What is unclear to me is if one were to import one of these ICC files into AfterEffects, would it actually slope limit to 16 or would it use the slope limit of 32 which Adobe CMM seems to define.

That simply depends on what CMM AfterEffects uses. I do not know this program, maybe you can select the CMM in its preferences, maybe it’s hard-coded to use the Adobe CMM, maybe it depends on the OS on which it is running. This should be documented somewhere in the AfterEffects docs.

UliZappe commented 5 years ago

Also note that adding slope limiting does not mean to always use the linear (16 or 32) segment, as if it was a 2 part TRC. Slope limiting, as its name suggests, limits the TRC; i.e. if the TRC of the ICC profile lies above the linear slope limiting segment, slope limiting has no effect at all. It just prevents the TRC from sinking below minimum values in the dark area.

fumoboy007 commented 5 years ago

@UliZappe Question: Is “black point compensation” the same thing as “slope limiting”?

UliZappe commented 5 years ago

It’s not the same thing, but it has the same goal.

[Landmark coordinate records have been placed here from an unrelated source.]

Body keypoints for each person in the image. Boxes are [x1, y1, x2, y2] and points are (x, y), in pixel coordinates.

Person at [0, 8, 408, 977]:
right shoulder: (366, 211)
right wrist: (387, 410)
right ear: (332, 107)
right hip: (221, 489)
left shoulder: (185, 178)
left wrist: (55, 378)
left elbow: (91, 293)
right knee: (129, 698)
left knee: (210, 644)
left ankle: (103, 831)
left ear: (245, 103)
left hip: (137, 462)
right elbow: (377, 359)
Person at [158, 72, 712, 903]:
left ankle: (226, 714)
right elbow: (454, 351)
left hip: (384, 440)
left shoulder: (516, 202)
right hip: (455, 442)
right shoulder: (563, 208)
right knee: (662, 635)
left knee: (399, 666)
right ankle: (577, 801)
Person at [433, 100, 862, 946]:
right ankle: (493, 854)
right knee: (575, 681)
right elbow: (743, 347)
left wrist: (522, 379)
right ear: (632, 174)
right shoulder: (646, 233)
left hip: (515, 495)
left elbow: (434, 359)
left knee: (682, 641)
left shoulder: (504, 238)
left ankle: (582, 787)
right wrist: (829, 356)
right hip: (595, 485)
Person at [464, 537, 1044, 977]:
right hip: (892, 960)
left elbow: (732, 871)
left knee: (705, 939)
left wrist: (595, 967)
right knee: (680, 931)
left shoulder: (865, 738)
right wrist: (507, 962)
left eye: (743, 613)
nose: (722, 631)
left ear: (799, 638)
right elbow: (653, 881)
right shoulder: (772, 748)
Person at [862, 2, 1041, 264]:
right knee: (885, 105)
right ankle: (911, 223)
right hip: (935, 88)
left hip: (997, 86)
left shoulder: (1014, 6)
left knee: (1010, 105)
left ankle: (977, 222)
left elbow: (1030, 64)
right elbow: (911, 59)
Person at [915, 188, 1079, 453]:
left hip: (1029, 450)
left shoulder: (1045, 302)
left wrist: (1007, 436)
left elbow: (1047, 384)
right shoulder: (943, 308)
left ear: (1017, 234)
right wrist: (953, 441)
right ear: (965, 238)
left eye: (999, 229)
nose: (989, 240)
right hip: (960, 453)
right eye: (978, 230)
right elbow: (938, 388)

For Black Point Compensation, the ICC profile creation software measures the near-black values and takes these measurements into account when the ICC profile is created. It’s an improved version of an ICC profile (with relative colorimetric intent), so to speak, taking into account the imperfections of technology where black is not necessarily 0. (ICC profiles with a true perceptual rendering intent have always done this.) Black Point Compensation is always specific to a specific color space and as such incorporated in the corresponding ICC profile.

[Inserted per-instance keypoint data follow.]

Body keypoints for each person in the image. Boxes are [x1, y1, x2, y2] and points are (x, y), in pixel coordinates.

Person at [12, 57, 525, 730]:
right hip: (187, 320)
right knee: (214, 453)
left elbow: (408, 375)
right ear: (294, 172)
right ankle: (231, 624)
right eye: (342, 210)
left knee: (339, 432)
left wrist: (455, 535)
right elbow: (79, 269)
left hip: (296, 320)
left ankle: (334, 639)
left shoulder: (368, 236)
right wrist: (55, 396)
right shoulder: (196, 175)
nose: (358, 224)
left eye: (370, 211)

Slope Limiting is a fall-back solution / a “last resort” within the CMM for ICC profiles with less-than-ideal behavior in the dark areas (e.g. ICC profiles with relative rendering intent without blackpoint compensation). It is much coarser by principle, as, being implemented in the CMM, it uses a “one size fits all” approach without using any data specific to the device the ICC profile describes.

With ICC profiles with a true perceptual rendering intent or a relative colorimetric rendering intent with blackpoint compensation, slope limiting rarely should have any effect at all. It’s the other, especially the “idealized” standard ICC profiles with a simple gamma curve where it matters.

mdejong commented 5 years ago

There is some interesting discussion here, but I am going to close this issue since the encoder process does not use hard coded values. Keeping discussion open on the other issue about encoding.